Decreased Insulin Secretion but Not Insulin Sensitivity in Normal Glucose Tolerant Thai Subjects
- Chatchalit Rattarasarn, MD1,
- Supamai Soonthornpan, MD2,
- Rattana Leelawattana, MD2 and
- Worawong Setasuban, MD2
- 1Department of Medicine, Division of Endocrinology and Metabolism, Ramathibodi Hospital, Mahidol University, Bangkok, Thailand
- 2Department of Medicine, Division of Endocrinology and Metabolism, Prince of Songkla University, HadYai, Songkhla, Thailand
- Address correspondence to Chatchalit Rattarasarn, MD, Division of Endocrinology and Metabolism, Department of Medicine, Ramathibodi Hospital, Rama VI Road, Bangkok 10400, Thailand. E-mail: racrt{at}mucc.mahidol.ac.th
Reduced insulin secretion and insulin sensitivity has been demonstrated in normal glucose tolerant (NGT) subjects whose 2-h plasma glucose levels after an oral glucose tolerance test were 5.6–7.7 mmol/l compared with those with 2-h plasma glucose levels <5.6 mmol/l (1,2,3). These data are from high-risk ethnic subjects. Whether these data are true in Asians is uncertain.
We studied insulin secretion and insulin sensitivity in 51 NGT and 15 impaired glucose tolerant Thai subjects. Subjects were grouped according to 2-h plasma glucose levels after an oral glucose tolerance test into four groups (Table 1). Insulin sensitivity was determined by euglycemic-hyperinsulinemic clamp and expressed as glucose infusion rate. Insulin secretion was determined by homeostasis model assessment (HOMA) of steady-state β-cell function (%B) from a HOMA2 model (available at http://www.dtu.ox.ac.uk/homa) and adjusted with glucose infusion rate (HOMA%Badjusted) to obtain the accurate result of insulin secretion. For statistical analysis, ANOVA was used for group comparison, and between-group differences were compared using Bonferroni post hoc analysis.
As shown in Table 1, age, BMI, and waist circumference were significantly different between groups. Glucose infusion rate was also different between groups, but the difference disappeared after adjustment with age, BMI, and waist circumference. HOMA%Badjusted of gr.IV was significantly lower than those of gr.I (P = 0.003) and gr.II (P = 0.039) but was not different from that of gr.III. The difference of HOMA%Badjusted between groups could still be demonstrated after adjustment with age (P = 0.005).

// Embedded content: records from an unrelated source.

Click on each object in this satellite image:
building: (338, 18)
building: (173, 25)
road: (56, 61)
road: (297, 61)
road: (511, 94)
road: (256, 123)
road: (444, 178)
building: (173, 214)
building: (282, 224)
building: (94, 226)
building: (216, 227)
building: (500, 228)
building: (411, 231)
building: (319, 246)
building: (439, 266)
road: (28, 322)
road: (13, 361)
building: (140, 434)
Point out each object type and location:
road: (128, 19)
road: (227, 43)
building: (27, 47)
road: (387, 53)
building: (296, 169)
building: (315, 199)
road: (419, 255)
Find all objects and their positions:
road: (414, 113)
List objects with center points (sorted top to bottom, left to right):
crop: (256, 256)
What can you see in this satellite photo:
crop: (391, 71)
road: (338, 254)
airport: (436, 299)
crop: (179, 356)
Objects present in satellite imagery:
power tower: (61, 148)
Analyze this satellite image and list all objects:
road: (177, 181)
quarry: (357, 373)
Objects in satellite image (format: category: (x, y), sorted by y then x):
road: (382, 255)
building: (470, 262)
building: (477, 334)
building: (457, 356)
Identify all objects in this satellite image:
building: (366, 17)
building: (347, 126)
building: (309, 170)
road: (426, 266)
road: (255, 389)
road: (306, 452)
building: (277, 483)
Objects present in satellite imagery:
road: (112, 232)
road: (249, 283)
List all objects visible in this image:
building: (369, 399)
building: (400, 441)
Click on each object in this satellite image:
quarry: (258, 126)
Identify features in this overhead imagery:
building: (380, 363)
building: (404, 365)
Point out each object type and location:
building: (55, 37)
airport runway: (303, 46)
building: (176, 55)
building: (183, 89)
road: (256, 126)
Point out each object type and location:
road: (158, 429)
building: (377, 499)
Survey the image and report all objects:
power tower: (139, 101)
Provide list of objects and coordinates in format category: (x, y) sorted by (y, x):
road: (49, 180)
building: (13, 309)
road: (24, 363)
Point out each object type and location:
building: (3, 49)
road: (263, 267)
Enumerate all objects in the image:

This study demonstrated that insulin secretion adjusted for insulin sensitivity in NGT subjects started to decline progressively from 2-h plasma glucose >5.6 mmol/l. This study agrees with others (1,2,3). This is the first study in Asians where the declined β-cell function adjusted for insulin sensitivity is demonstrated in NGT subjects. These findings are in accordance with those from studies of other ethnic populations, including Mexican Americans, African Americans, Hispanics, and Caucasians, indicating that the results are not ethnic specific. It can be hypothesized that these high-normal oral glucose tolerance test subjects may have an increased risk of developing diabetes; therefore, lifestyle modification should be implemented early in this group as in impaired glucose tolerant subjects.